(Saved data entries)

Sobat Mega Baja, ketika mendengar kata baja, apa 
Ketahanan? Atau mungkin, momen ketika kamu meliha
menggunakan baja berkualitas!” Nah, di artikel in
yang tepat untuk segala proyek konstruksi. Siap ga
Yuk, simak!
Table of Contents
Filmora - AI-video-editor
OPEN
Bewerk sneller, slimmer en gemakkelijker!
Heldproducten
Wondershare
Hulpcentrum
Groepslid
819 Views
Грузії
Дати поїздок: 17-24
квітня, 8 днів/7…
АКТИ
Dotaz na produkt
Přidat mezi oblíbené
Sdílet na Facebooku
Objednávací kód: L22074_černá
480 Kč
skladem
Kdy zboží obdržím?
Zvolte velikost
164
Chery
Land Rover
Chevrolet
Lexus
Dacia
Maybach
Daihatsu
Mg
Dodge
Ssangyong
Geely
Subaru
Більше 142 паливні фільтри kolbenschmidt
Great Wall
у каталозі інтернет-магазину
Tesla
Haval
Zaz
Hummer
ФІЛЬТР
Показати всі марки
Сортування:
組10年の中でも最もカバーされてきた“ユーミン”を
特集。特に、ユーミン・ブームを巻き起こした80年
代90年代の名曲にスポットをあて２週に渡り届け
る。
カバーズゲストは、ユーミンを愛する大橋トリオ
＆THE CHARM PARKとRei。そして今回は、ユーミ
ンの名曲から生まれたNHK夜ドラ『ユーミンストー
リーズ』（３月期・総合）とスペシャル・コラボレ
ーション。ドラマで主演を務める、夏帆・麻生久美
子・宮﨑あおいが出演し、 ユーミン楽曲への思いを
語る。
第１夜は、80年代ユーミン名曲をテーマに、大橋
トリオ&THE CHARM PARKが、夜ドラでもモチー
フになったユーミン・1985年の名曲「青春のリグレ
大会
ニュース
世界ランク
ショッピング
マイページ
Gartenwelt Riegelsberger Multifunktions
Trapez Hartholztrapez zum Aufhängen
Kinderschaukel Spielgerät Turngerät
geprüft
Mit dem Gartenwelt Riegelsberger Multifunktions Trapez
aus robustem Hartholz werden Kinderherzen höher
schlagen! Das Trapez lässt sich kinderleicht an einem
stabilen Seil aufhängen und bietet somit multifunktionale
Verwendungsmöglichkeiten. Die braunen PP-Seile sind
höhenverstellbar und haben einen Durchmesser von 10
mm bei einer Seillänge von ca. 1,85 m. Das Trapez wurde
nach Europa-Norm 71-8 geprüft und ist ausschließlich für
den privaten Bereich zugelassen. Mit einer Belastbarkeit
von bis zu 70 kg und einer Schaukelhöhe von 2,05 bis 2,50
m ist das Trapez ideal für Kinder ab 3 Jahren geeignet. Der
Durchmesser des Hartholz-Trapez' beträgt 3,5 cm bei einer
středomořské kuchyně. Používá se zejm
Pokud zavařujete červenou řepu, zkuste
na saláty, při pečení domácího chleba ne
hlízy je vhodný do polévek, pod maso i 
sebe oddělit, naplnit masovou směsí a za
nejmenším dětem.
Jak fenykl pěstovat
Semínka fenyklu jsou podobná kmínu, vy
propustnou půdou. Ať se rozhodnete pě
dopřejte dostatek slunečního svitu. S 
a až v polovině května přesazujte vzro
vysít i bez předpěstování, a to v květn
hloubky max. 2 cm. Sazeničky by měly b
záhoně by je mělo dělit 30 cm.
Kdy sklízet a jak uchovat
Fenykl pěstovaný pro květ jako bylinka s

## EXERCISE DIRECTIONS
What is needed is every line of the records above that contains the word "einer".

## ANSWER TO THE EXERCISE
mm bei einer Seillänge von ca. 1,85 m. Das Trapez wurde
den privaten Bereich zugelassen. Mit einer Belastbarkeit
von bis zu 70 kg und einer Schaukelhöhe von 2,05 bis 2,50
Durchmesser des Hartholz-Trapez' beträgt 3,5 cm bei einer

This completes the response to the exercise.